As the agency grows over time, and some of that equipment starts to show its age, the agency might choose to purchase a modest set of new nodes to add into the scale-out storage cluster. Agency storage administrators are able to non-disruptively move multiple application workloads from one of the older nodes to the new nodes, and remove the old nodes without any downtime. As such, instead of a tech refresh that might have involved a significant capital expenditure and the work of several full-time employees to plan and execute the migration over several months, the agency is able to achieve the same result with a more modest incremental purchase and a few clicks of a mouse.
Scale-out considerations
In order for agencies to leverage the full benefits of scale-out storage, it is important to understand the differences between some of the older scale-out architectures that imposed significant liabilities and limitations compared to traditional scale-up storage, relative to the new generation of scale-out architectures.
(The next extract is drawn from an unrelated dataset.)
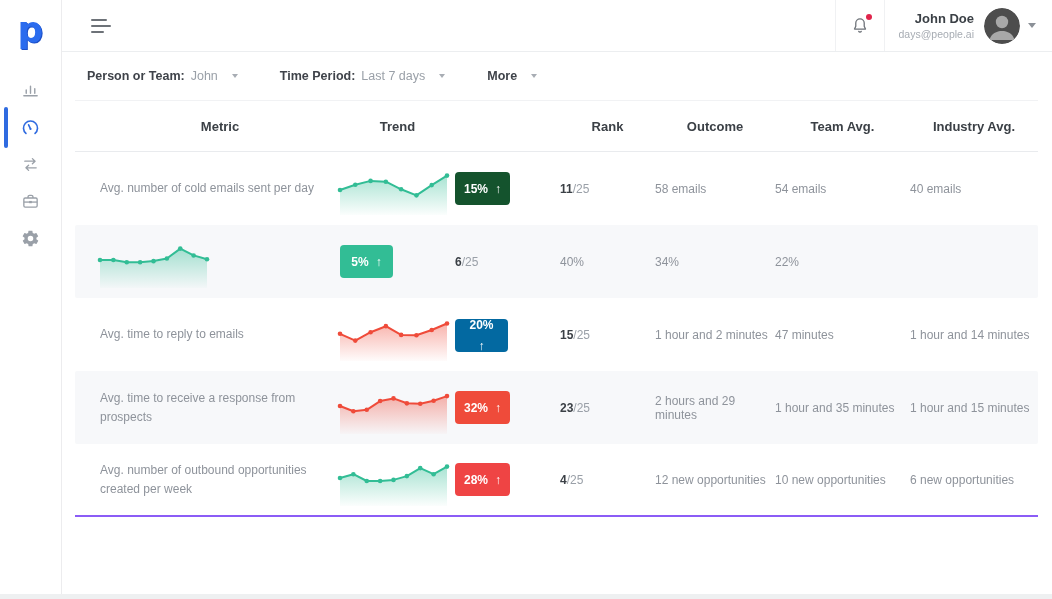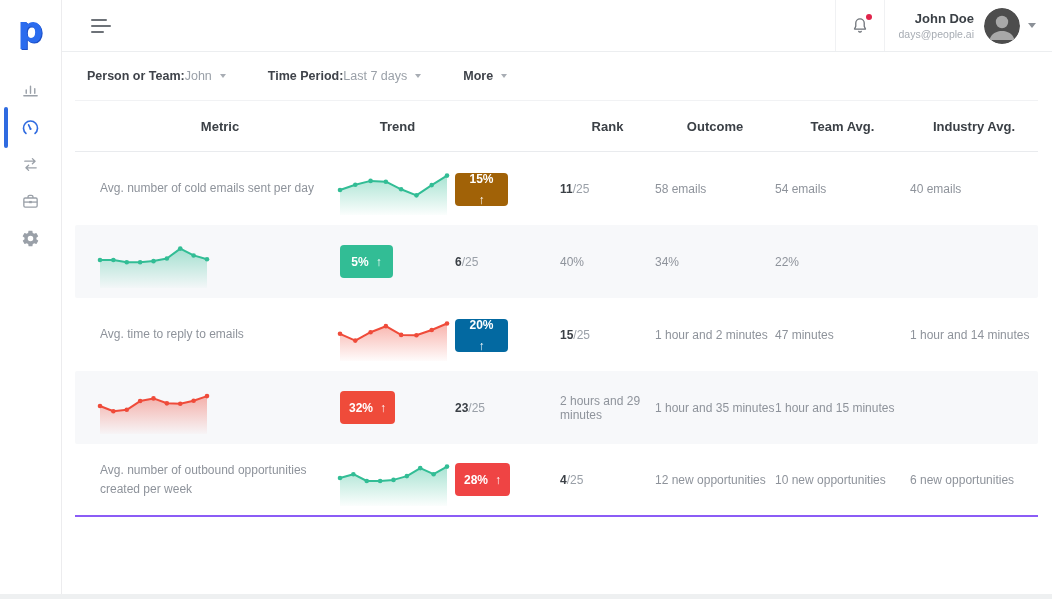"Person or Team:" .filter { gap: 0 -> 6px }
The modern scale-out architectures are able to combine the best parts of scale-up architectures (storage efficiency, multi-protocol unified storage, integrated data protection, etc.) with the ability to implement them in a scale-out method. As long as agencies look for scale-out storage that still provides all the benefits of their traditional scale-up arrays, drawbacks are limited.
True general-purpose scale-out for shared infrastructure is still nascent within the government, but awareness is growing rapidly as agencies match budget realities to current and future storage requirements.